Over the last two weeks, a coalition of two dozen church groups called Broward Organized Leaders Doing Justice (BOLD Justice) has held two rallies and one community meeting trying to put pressure on Sheriff Gregory Tony to address what they are calling a broken promise.

They say Tony vowed a year ago to stop arresting people for nonviolent driving misdemeanors and instead issue civil citations. That hasn’t happened.

The organizers of BOLD Justice say diversion programs are more likely to reduce repeat offenses than slapping someone with a criminal record that will stay with them for the rest of their lives.

But last month, Sheriff’s Office officials told BOLD Justice that driving offenses are not eligible for prearrest diversion after all, leaving hundreds and possibly thousands of Broward residents vulnerable to arrest for offenses like excessive speeding or driving without a license.

“Our people feel lied to and betrayed,” said Pastor Noel Rose of Plantation Seventh-day Adventist Church, a member of the BOLD Justice leadership team. “If he [the sheriff] wants to gain back trust with the community he needs to meet with us immediately and resolve this problem.”

The reality is not that simple, according to the Sheriff’s Office. “Sheriff Gregory Tony and members of his executive command have met with BOLD Justice,” said sheriff’s spokeswoman Veda Coleman-Wright. “Our deputies will continue to follow the law and criteria for Broward County’s Adult Civil Citation program.”

While BOLD Justice leaders cite 14,000 misdemeanor arrests in their statements about the issue, many of those arrests are legally necessary because of prior offenses or other crimes committed at the same time.
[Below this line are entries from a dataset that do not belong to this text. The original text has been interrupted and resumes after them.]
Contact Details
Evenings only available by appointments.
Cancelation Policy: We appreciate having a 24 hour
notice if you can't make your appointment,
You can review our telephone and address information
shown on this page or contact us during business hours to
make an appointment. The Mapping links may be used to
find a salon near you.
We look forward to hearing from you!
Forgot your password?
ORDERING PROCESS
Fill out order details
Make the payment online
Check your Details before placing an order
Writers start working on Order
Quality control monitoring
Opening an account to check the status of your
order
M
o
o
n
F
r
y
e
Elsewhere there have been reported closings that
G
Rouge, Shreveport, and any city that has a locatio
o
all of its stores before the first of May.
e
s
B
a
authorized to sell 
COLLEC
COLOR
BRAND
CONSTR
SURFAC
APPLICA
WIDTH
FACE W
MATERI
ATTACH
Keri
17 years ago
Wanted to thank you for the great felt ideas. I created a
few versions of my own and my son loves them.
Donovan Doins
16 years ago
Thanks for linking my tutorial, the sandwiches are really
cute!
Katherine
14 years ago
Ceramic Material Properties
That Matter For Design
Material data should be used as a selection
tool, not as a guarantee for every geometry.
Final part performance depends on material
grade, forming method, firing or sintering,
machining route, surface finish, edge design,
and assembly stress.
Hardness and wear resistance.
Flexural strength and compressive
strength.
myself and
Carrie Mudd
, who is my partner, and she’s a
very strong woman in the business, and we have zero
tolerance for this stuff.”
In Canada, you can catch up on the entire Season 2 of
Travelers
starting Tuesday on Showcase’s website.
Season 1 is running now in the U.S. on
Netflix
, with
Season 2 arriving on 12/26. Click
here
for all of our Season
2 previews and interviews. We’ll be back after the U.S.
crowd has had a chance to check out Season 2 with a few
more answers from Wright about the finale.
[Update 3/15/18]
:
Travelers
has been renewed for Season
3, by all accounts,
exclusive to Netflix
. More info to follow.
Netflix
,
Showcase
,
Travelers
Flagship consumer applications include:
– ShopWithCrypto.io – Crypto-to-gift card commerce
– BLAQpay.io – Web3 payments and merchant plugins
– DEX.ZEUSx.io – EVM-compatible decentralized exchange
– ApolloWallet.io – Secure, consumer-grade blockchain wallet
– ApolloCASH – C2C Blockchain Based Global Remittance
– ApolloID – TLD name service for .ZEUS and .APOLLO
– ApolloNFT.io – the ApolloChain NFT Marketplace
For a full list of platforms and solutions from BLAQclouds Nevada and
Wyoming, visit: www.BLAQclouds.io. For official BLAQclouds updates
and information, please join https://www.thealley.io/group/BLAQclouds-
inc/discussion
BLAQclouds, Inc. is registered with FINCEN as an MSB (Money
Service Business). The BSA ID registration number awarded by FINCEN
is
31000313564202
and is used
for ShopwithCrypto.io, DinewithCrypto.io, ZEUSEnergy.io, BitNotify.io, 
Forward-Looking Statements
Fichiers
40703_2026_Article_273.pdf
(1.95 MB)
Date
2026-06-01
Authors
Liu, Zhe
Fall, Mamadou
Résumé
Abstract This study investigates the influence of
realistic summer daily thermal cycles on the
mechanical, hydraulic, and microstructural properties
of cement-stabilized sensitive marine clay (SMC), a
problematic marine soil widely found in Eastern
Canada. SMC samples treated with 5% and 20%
And not all are driving offenses.

The Broward State Attorney’s Office recently issued its own annual report boasting an 82% rate of diversion for youths accused of misdemeanors and a partnership with the Broward Public Defender’s Office that directs some nonviolent first-time offenders to a “Court to College Diversion Program.” The program is offered to victims as well.
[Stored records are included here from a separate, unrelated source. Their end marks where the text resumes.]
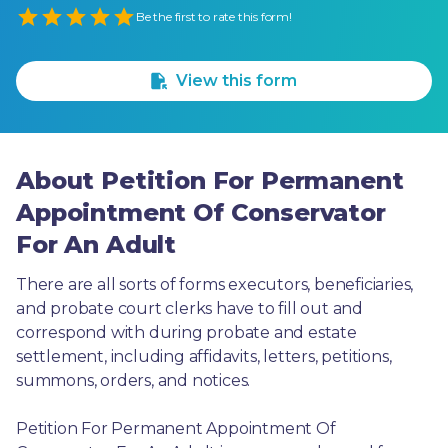
Empty
Be the first to rate this form!
1 Star
2 Stars
3 Stars
4 Stars
5 Stars
View this form
About Petition For Permanent
Appointment Of Conservator
For An Adult
There are all sorts of forms executors, beneficiaries, 
and probate court clerks have to fill out and 
correspond with during probate and estate 
settlement, including affidavits, letters, petitions, 
summons, orders, and notices.
Petition For Permanent Appointment Of 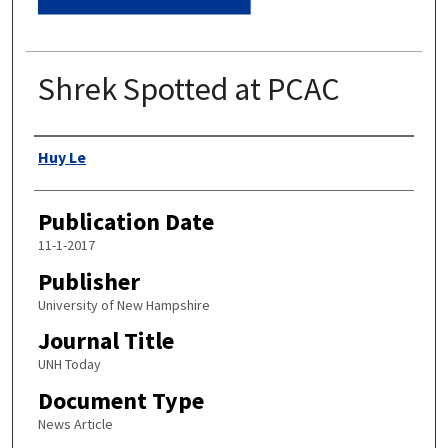
Shrek Spotted at PCAC
Authors
Huy Le
Publication Date
11-1-2017
Publisher
University of New Hampshire
Journal Title
UNH Today
Document Type
News Article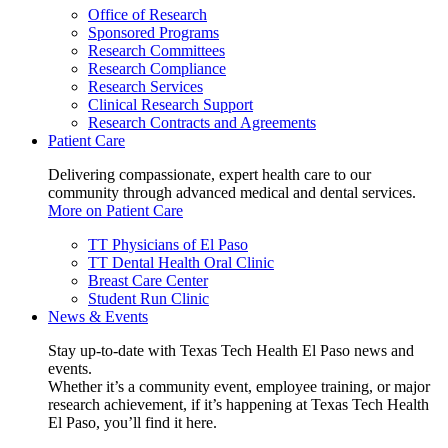
Office of Research
Sponsored Programs
Research Committees
Research Compliance
Research Services
Clinical Research Support
Research Contracts and Agreements
Patient Care
Delivering compassionate, expert health care to our
community through advanced medical and dental services.
More on Patient Care
TT Physicians of El Paso
TT Dental Health Oral Clinic
Breast Care Center
Student Run Clinic
News & Events
Stay up-to-date with Texas Tech Health El Paso news and
events.
Whether it’s a community event, employee training, or major
research achievement, if it’s happening at Texas Tech Health
El Paso, you’ll find it here.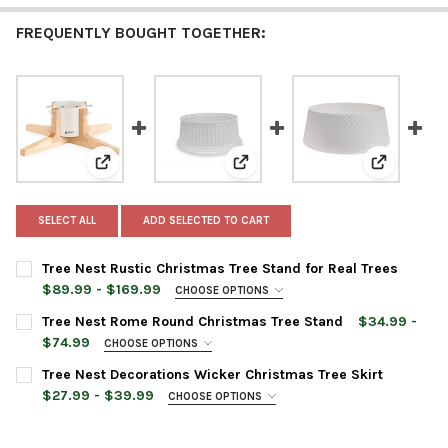
FREQUENTLY BOUGHT TOGETHER:
View: Tree Nest Rustic Christmas Tree Stand for Real 
View: Tree Nest Rome Round Chr
View: Tree
SELECT ALL
ADD SELECTED TO CART
Tree Nest Rustic Christmas Tree Stand for Real Trees
$89.99 - $169.99
CHOOSE OPTIONS
TREE STAND SIZE:
REQUIRED
Tree Nest Rome Round Christmas Tree Stand
$34.99 -
Medium
$74.99
CHOOSE OPTIONS
Large
TREE STAND SIZE:
REQUIRED
Tree Nest Decorations Wicker Christmas Tree Skirt
Large
TREE STAND COLOR:
REQUIRED
$27.99 - $39.99
CHOOSE OPTIONS
Extra-Large
TREE SKIRT COLOR:
REQUIRED
TREE STAND COLOR:
REQUIRED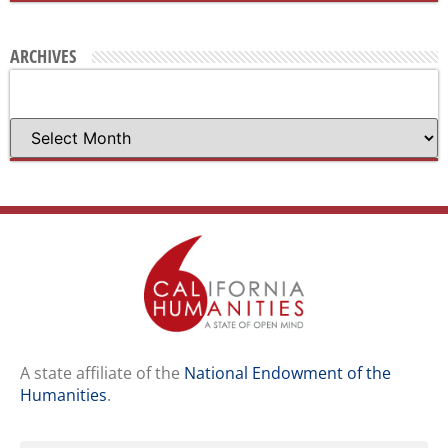
ARCHIVES
A state affiliate of the
National Endowment of the
Humanities
.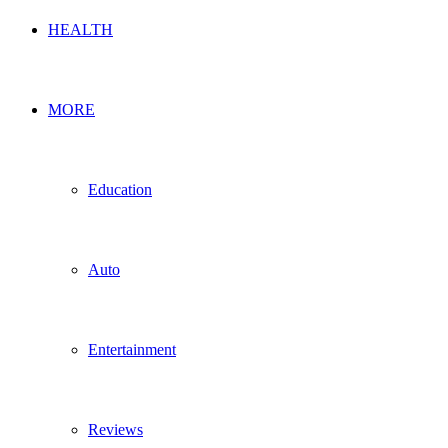
HEALTH
MORE
Education
Auto
Entertainment
Reviews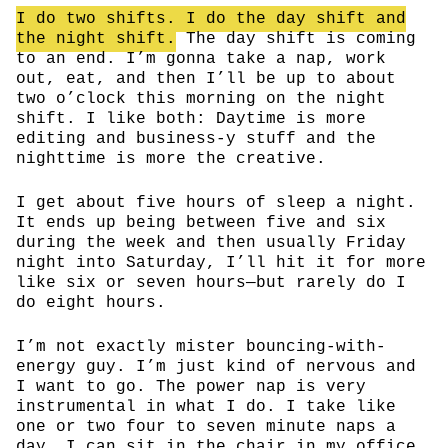
I do two shifts. I do the day shift and
the night shift.
The day shift is coming
to an end. I’m gonna take a nap, work
out, eat, and then I’ll be up to about
two o’clock this morning on the night
shift. I like both: Daytime is more
editing and business-y stuff and the
nighttime is more the creative.
I get about five hours of sleep a night.
It ends up being between five and six
during the week and then usually Friday
night into Saturday, I’ll hit it for more
like six or seven hours—but rarely do I
do eight hours.
I’m not exactly mister bouncing-with-
energy guy. I’m just kind of nervous and
I want to go. The power nap is very
instrumental in what I do. I take like
one or two four to seven minute naps a
day. I can sit in the chair in my office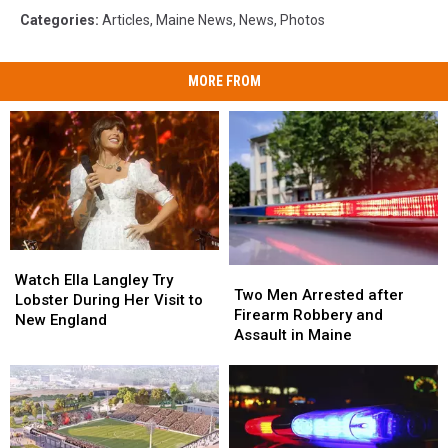
Categories
:
Articles
,
Maine News
,
News
,
Photos
MORE FROM
Watch
Watch
Two
Two
Ella
Ella
Watch Ella Langley Try
Men
Men
Two Men Arrested after
Langley
Langley
Lobster During Her Visit to
Arrested
Arrested
Firearm Robbery and
Try
Try
New England
after
after
Assault in Maine
Lobster
Lobster
Firearm
Firearm
During
During
Robbery
Robbery
Her
Her
and
and
Visit
Visit
Assault
Assault
to
to
in
in
New
New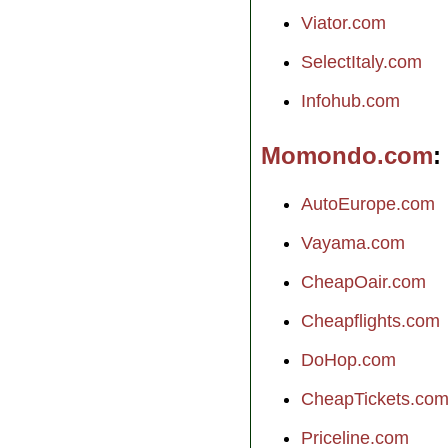
Viator.com
SelectItaly.com
Infohub.com
Momondo.com
AutoEurope.com
Vayama.com
CheapOair.com
Cheapflights.com
DoHop.com
CheapTickets.co
Priceline.com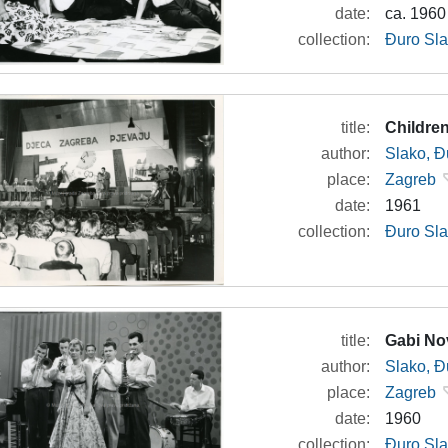
date:
ca. 1960
collection:
Đuro Sla
title:
Children
author:
Slako, Đ
place:
Zagreb
date:
1961
collection:
Đuro Sla
title:
Gabi No
author:
Slako, Đ
place:
Zagreb
date:
1960
collection:
Đuro Sla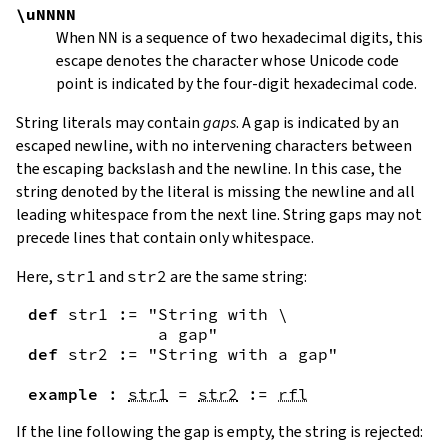
\uNNNN
When
NN
is a sequence of two hexadecimal digits, this
escape denotes the character whose Unicode code
point is indicated by the four-digit hexadecimal code.
String literals may contain
gaps
. A gap is indicated by an
escaped newline, with no intervening characters between
the escaping backslash and the newline. In this case, the
string denoted by the literal is missing the newline and all
leading whitespace from the next line. String gaps may not
precede lines that contain only whitespace.
Here,
str1
and
str2
are the same string:
def
str1
:=
"String with \

             a gap"
def
str2
:=
"String with a gap"
example
:
str1
=
str2
:=
rfl
If the line following the gap is empty, the string is rejected:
Another BOLD Justice leader, Brian Anthony Campbell, pastor of 15th Street Church of Christ in Pompano Beach, said effective diversion programs combine accountability with leniency, allowing people to pay for their crimes without being labeled as criminals.

“When someone loses their driver’s license because they can’t afford to pay a fee, arresting them for driving on a suspended license only throws their family into greater poverty,” Campbell said. “The Adult Civil Citation program allows people to face consequences and get the help they need to get their lives back on track, without being branded for life with a criminal record.”

So far Sheriff Tony has not committed to meet again with BOLD Justice.